I also dislike this term because I thought it was simply a layperson’s term to signify volatile and hard to control blood glucose levels. Apparently the term is used in both patient and medical professional circles.
I found this description published at a Pub Med, National Institutes of Health website.
Type 1 diabetes is an intrinsically unstable condition. However, the term “brittle diabetes” is reserved for those cases in which the instability, whatever its cause, results in disruption of life and often recurrent and/or prolonged hospitalization. It affects 3/1000 insulin-dependent diabetic patients, mainly young women. Its prognosis is poor with lower quality of life scores, more microvascular and pregnancy complications and shortened life expectancy. Three forms have been described: recurrent diabetic ketoacidosis, predominant hypoglycemic forms and mixed instability. Main causes of brittleness include malabsorption, certain drugs (alcohol, antipsychotics), defective insulin absorption or degradation, defect of hyperglycemic hormones especially glucocorticoid and glucagon, and above all delayed gastric emptying as a result of autonomic neuropathy.
According to the above citation, it is a relatively rare, occurring in only 3 of 1,000 cases of insulin dependent diabetes.
One thing that has bothered me about this term is that assigning it to a difficult to control form of diabetes relieves both doctors and patients of any further responsibility to help solve or mitigate the problem.
Before the days of insulin pumps, CGMs, new insulins, and automated insulin dosing systems, the person with diabetes was essentially flying blind as to their ongoing blood sugar status and veering off into severe hypo- or hyper-glycemia was more common.

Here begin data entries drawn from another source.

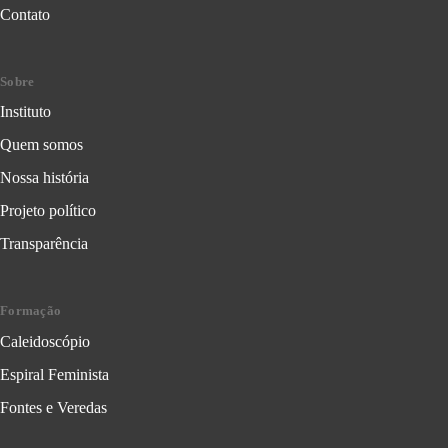
Contato
Sobre
Instituto
Quem somos
Nossa história
Projeto político
Transparência
Formação
Caleidoscópio
Espiral Feminista
Fontes e Veredas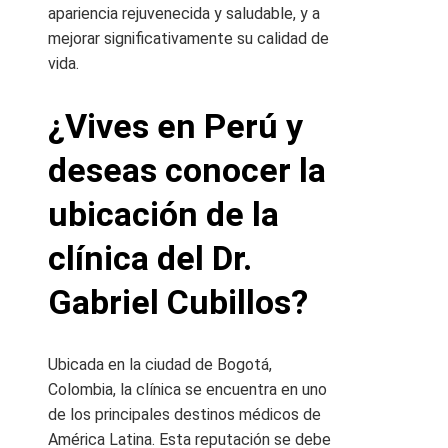
apariencia rejuvenecida y saludable, y a
mejorar significativamente su calidad de
vida.
¿Vives en Perú y
deseas conocer la
ubicación de la
clínica del Dr.
Gabriel Cubillos?
Ubicada en la ciudad de Bogotá,
Colombia, la clínica se encuentra en uno
de los principales destinos médicos de
América Latina. Esta reputación se debe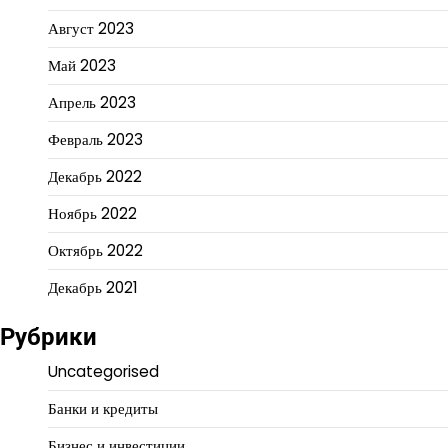
Август 2023
Май 2023
Апрель 2023
Февраль 2023
Декабрь 2022
Ноябрь 2022
Октябрь 2022
Декабрь 2021
Рубрики
Uncategorised
Банки и кредиты
Бизнес и инвестиции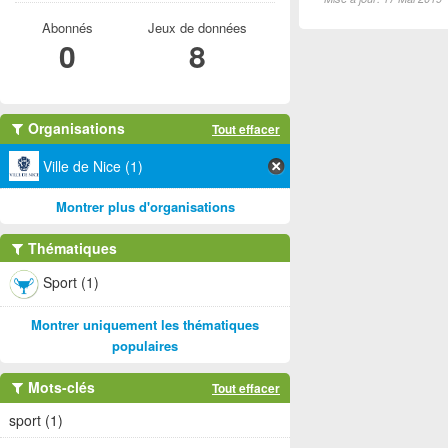
Abonnés
Jeux de données
0
8
Organisations
Tout effacer
Ville de Nice (1)
Montrer plus d'organisations
Thématiques
Sport (1)
Montrer uniquement les thématiques
populaires
Mots-clés
Tout effacer
sport (1)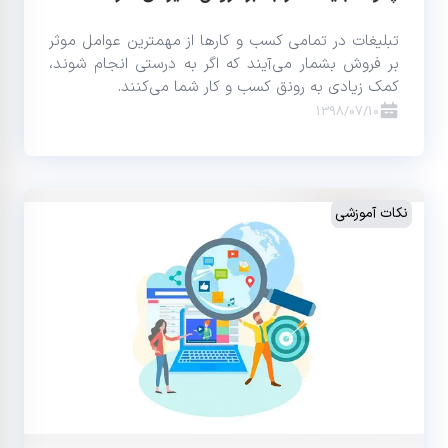
تبلیغات در تمامی کسب و کارها از مهمترین عوامل موثر
بر فروش بشمار می‌آیند که اگر به درستی انجام شوند،
کمک زیادی به رونق کسب و کار شما می‌کنند.
1398/07/10
نکات آموزشی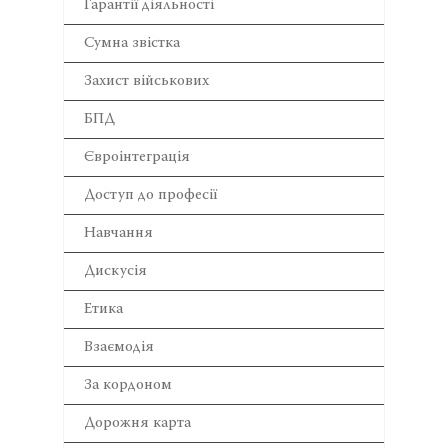
Гарантії діяльності
Сумна звістка
Захист військових
БПД
Євроінтеграція
Доступ до професії
Навчання
Дискусія
Етика
Взаємодія
За кордоном
Дорожня карта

My personal experience with reducing blood glucose volatility with a lower carb diet and diabetes technology has lead me to believe, at least in my case, that brittle diabetes was an unhelpful term. Before I discovered the great tools available to me to control BG instability, I could have just thrown up my hands and concluded that I’m a brittle diabetic and there’s no sense in even trying to better my life.
I think the term has been inappropriately been used to give up any efforts to try and stabilize blood sugar levels.
I do understand with the spectrum of personal experiences across the diabetic population, that there are people who live with a combination of physical problems including celiac disease, gastroparesis, allergies, and other hormonal imbalances. These complicating diagnoses can be understood to contribute to extreme blood glucose variability and the assignment of the term, “brittle diabetes.” I feel badly for these cases.
I think, however, that it is likely an over-used term. There’s much we all can do to reduce our blood glucose volatility but it takes some education and persistence to improve.